===== RECORDS PROVIDED

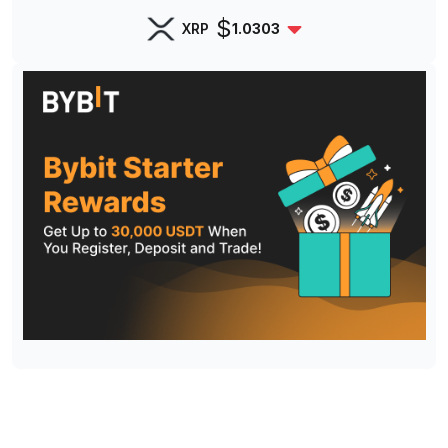
$
XRP
1.0303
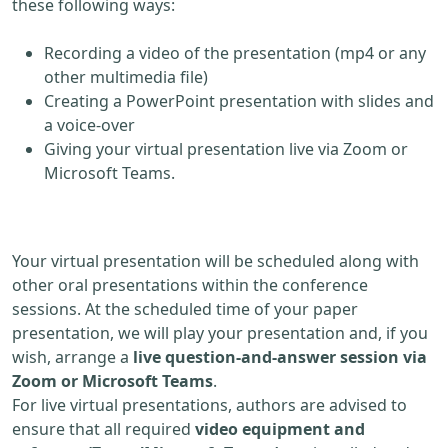
these following ways:
Recording a video of the presentation (mp4 or any
other multimedia file)
Creating a PowerPoint presentation with slides and
a voice-over
Giving your virtual presentation live via Zoom or
Microsoft Teams.
Your virtual presentation will be scheduled along with
other oral presentations within the conference
sessions. At the scheduled time of your paper
presentation, we will play your presentation and, if you
wish, arrange a
live question-and-answer session via
Zoom or Microsoft Teams
.
For live virtual presentations, authors are advised to
ensure that all required
video equipment and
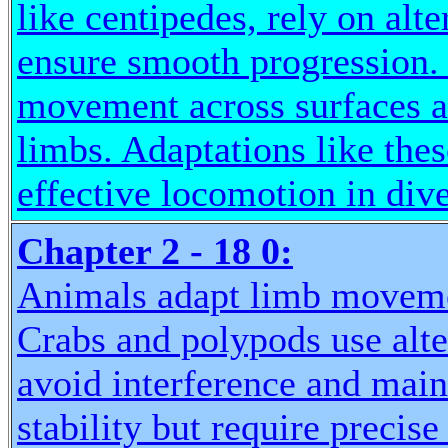
like centipedes, rely on al
ensure smooth progression. T
movement across surfaces a
limbs. Adaptations like thes
effective locomotion in div
Chapter 2 - 18 0:
Animals adapt limb movemen
Crabs and polypods use alter
avoid interference and main
stability but require precise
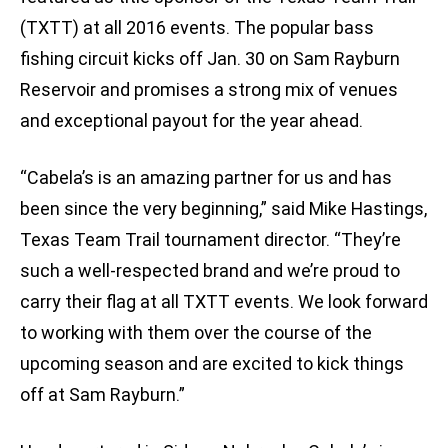
(TXTT) at all 2016 events. The popular bass
fishing circuit kicks off Jan. 30 on Sam Rayburn
Reservoir and promises a strong mix of venues
and exceptional payout for the year ahead.
“Cabela’s is an amazing partner for us and has
been since the very beginning,” said Mike Hastings,
Texas Team Trail tournament director. “They’re
such a well-respected brand and we’re proud to
carry their flag at all TXTT events. We look forward
to working with them over the course of the
upcoming season and are excited to kick things
off at Sam Rayburn.”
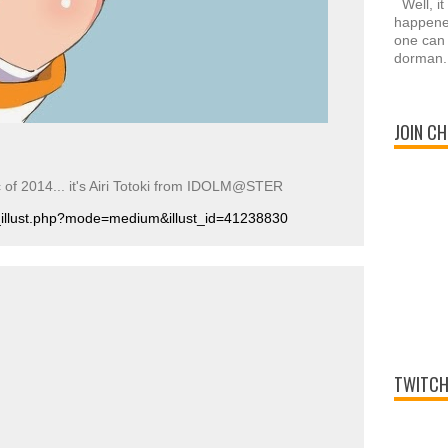
Well, it
happened
one can 
dorman.
JOIN CH
c of 2014... it's Airi Totoki from IDOLM@STER
r_illust.php?mode=medium&illust_id=41238830
TWITCH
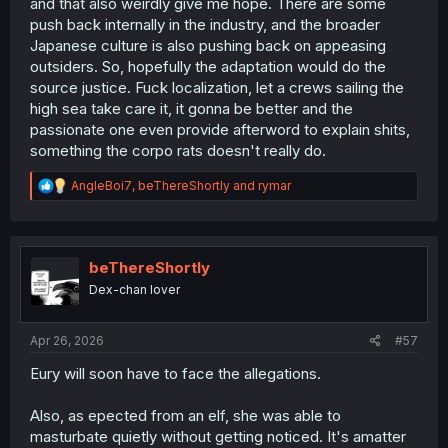
and that also weirdly give me hope. There are some
push back internally in the industry, and the broader
Japanese culture is also pushing back on appeasing
outsiders. So, hopefully the adaptation would do the
source justice. Fuck localization, let a crews sailing the
high sea take care it, it gonna be better and the
passionate one even provide afterword to explain shits,
something the corpo rats doesn't really do.
R
AngleBoi7
,
beThereShortly
and
rymar
e
a
c
t
i
beThereShortly
o
Dex-chan lover
n
s
:
Apr 26, 2026
#57
Eury will soon have to face the allegations.
Also, as epected from an elf, she was able to
masturbate quietly without getting noticed. It's amatter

==========

# REQUIRED ACTION
Copy the stretch from the first line through the line containing "stability but require precise", both ends included, and leave the pictures out of your answer.

# EXERCISE OUTPUT
$
XRP
1.0303
these following ways:
Recording a video of the presentation (mp4 or any
other multimedia file)
Creating a PowerPoint presentation with slides and
a voice-over
Giving your virtual presentation live via Zoom or
Microsoft Teams.
Your virtual presentation will be scheduled along with
other oral presentations within the conference
sessions. At the scheduled time of your paper
presentation, we will play your presentation and, if you
wish, arrange a
live question-and-answer session via
Zoom or Microsoft Teams
.
For live virtual presentations, authors are advised to
ensure that all required
video equipment and
like centipedes, rely on al
ensure smooth progression. T
movement across surfaces a
limbs. Adaptations like thes
effective locomotion in div
Chapter 2 - 18 0:
Animals adapt limb movemen
Crabs and polypods use alter
avoid interference and main
stability but require precise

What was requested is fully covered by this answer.